Graphite Grading Scales Explained
There are two graphite grading scales used to measure the hardness of a pencil’s graphite core.
Numerical Graphite Scale
The first graphite grading scale is a numeric scale. Using this scale, the hardness of the core is often marked on the pencil — look for a number (such as “2″ “2-1/2″ or “3″). The higher the number the harder the writing core and the lighter the mark left on the paper. As the pencil core becomes softer (through the use of lower proportions of clay) it leaves a darker mark as it deposits more graphite material on the paper. Softer pencils will dull faster than harder leads and require more frequent sharpening.
HB Graphite Scale
The second graphite grading scale is known as the HB scale. Most pencil manufacturers outside of the U.S. use this scale, using the letter “H” to indicate a hard pencil. Likewise, a pencil maker might use the letter “B” to designate the blackness of the pencil’s mark, indicating a softer lead. The letter “F” is also used to indicate that the pencil sharpens to a fine point.
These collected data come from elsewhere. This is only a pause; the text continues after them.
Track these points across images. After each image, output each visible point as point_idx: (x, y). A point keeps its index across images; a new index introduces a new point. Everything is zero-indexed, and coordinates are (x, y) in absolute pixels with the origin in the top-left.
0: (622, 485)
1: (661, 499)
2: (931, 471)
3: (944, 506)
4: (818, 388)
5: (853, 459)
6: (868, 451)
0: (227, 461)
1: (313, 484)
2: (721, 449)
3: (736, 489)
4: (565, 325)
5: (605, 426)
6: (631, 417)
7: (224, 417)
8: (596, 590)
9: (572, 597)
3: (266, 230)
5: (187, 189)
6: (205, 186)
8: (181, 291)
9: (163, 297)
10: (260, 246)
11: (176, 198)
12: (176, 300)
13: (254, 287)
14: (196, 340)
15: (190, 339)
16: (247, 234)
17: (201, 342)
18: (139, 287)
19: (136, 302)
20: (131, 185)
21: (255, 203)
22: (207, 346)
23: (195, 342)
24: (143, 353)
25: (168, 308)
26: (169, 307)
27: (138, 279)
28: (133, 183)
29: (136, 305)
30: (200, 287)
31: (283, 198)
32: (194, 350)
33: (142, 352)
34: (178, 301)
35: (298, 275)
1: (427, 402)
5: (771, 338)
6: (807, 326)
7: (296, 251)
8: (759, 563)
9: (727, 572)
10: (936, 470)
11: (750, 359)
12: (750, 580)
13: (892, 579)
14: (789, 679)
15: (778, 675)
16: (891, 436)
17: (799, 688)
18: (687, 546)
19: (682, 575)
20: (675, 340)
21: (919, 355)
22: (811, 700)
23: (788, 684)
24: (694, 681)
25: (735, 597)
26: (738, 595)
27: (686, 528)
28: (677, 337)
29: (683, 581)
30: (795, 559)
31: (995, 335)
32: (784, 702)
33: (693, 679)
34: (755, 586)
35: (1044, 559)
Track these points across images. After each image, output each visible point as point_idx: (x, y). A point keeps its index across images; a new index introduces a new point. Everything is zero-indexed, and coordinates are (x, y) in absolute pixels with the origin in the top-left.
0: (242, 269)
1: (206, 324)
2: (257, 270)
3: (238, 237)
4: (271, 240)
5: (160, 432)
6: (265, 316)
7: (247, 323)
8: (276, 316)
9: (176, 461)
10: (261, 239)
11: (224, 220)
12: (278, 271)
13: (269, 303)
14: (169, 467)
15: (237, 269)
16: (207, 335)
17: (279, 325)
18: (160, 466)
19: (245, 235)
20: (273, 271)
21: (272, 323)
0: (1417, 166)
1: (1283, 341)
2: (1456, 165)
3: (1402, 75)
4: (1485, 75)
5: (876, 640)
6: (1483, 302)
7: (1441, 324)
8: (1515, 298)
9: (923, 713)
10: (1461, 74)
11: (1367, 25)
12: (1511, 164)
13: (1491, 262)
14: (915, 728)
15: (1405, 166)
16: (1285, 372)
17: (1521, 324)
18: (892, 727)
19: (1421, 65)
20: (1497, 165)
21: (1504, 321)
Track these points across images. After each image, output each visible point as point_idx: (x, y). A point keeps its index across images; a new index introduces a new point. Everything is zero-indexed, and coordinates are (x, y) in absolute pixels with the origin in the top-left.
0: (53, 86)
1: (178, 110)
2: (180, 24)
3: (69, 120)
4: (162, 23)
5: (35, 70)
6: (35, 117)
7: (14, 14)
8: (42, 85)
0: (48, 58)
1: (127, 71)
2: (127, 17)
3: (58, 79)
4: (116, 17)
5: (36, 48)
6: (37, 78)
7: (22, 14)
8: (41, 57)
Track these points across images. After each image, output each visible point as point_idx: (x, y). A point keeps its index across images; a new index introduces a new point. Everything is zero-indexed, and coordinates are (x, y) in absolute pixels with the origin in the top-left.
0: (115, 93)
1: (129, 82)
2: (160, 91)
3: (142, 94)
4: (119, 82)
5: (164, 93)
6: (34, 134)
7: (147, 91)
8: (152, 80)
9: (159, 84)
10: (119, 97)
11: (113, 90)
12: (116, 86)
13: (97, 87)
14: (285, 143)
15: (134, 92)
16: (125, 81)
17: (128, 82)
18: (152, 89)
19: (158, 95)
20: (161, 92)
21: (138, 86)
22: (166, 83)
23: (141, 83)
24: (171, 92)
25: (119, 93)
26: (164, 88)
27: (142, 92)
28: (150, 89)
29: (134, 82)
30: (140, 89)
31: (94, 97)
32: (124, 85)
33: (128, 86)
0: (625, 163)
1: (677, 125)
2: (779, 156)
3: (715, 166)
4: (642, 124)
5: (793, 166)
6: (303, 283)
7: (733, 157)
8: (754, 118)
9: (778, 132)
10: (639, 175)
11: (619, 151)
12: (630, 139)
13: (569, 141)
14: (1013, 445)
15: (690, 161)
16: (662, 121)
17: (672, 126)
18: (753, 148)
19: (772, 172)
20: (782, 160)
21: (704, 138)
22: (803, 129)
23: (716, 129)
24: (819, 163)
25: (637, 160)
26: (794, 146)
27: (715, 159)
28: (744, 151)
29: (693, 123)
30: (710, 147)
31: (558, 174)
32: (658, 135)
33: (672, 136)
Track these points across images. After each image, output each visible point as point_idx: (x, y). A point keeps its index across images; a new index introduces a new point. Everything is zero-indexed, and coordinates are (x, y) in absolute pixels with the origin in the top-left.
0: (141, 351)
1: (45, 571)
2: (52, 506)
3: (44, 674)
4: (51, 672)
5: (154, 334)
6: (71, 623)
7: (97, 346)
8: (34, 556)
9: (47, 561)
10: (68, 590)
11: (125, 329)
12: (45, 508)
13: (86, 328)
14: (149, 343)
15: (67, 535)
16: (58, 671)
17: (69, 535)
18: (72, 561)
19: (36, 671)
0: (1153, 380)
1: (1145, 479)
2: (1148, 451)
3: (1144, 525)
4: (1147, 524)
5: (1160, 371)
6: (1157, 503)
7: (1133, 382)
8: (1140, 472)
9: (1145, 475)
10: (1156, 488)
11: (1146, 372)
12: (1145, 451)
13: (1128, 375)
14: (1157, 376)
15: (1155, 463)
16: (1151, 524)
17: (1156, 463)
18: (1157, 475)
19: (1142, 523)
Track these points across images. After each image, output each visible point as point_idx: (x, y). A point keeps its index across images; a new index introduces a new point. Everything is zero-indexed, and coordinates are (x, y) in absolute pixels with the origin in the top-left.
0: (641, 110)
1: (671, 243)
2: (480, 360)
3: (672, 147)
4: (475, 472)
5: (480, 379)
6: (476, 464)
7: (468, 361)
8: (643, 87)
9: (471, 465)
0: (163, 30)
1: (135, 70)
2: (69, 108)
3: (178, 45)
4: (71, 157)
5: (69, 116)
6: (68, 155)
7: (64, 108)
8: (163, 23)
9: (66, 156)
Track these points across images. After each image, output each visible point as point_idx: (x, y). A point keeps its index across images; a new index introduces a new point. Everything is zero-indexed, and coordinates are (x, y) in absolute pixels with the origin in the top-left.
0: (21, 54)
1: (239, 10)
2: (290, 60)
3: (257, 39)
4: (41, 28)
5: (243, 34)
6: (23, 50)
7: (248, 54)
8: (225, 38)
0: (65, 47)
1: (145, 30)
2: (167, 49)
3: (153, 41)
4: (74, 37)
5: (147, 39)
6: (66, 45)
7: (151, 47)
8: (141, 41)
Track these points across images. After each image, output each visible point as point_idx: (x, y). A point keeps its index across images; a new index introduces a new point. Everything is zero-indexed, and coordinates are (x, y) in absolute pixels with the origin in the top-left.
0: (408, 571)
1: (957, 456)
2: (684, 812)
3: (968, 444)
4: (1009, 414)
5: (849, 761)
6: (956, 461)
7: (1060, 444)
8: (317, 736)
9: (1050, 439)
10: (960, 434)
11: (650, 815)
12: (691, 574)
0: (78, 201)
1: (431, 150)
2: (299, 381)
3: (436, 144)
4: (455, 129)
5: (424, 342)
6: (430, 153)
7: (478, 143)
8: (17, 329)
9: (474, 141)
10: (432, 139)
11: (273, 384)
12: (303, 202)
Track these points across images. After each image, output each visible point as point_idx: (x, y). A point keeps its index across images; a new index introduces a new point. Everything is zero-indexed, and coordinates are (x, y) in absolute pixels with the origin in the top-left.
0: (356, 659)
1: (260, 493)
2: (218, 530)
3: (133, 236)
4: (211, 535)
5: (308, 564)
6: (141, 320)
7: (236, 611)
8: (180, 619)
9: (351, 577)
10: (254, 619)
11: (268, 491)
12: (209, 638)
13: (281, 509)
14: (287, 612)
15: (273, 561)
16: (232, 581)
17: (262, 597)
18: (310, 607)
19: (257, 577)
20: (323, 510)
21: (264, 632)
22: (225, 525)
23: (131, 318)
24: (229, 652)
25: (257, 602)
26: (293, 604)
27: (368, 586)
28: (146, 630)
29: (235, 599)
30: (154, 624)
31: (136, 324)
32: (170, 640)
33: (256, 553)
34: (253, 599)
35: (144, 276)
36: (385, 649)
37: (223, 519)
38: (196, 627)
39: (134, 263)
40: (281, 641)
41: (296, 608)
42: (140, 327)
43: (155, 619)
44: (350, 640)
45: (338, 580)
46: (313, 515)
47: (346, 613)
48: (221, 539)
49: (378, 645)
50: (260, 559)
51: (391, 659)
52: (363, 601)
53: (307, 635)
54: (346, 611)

Historically, pencil makers also use combinations of letters — a pencil marked “HB” is hard and black; a pencil marked “HH” is very hard, and a pencil marked “HHBBB” is very hard and really, really black! Although today most pencils using the HB system are designated by a number such as 2B, 4B or 2H to indicate the degree of hardness. For example, a 4B would be softer than a 2B and a 3H harder than an H.
Graphite Scale Comparisons
Generally, an HB grade about the middle of the scale is considered to be equivalent to a #2 pencil using the U.S. numbering system.
In reality however, there is no specific industry standard for the darkness of the mark to be left within the HB or any other hardness grade scale. Thus, a #2 or HB pencil from one brand will not necessarily leave the same mark as a #2 or HB pencil from another brand. Most pencil manufacturers set their own internal standards for graphite hardness grades and overall quality of the core, some differences are regional. In Japan, consumers tend to prefer softer darker leads; so an HB lead produced in Japan is generally softer and darker than an HB from European producers.
Finding what works best for your own artistic and writing needs is generally a matter of personal preference and experimentation with different brands of pencils.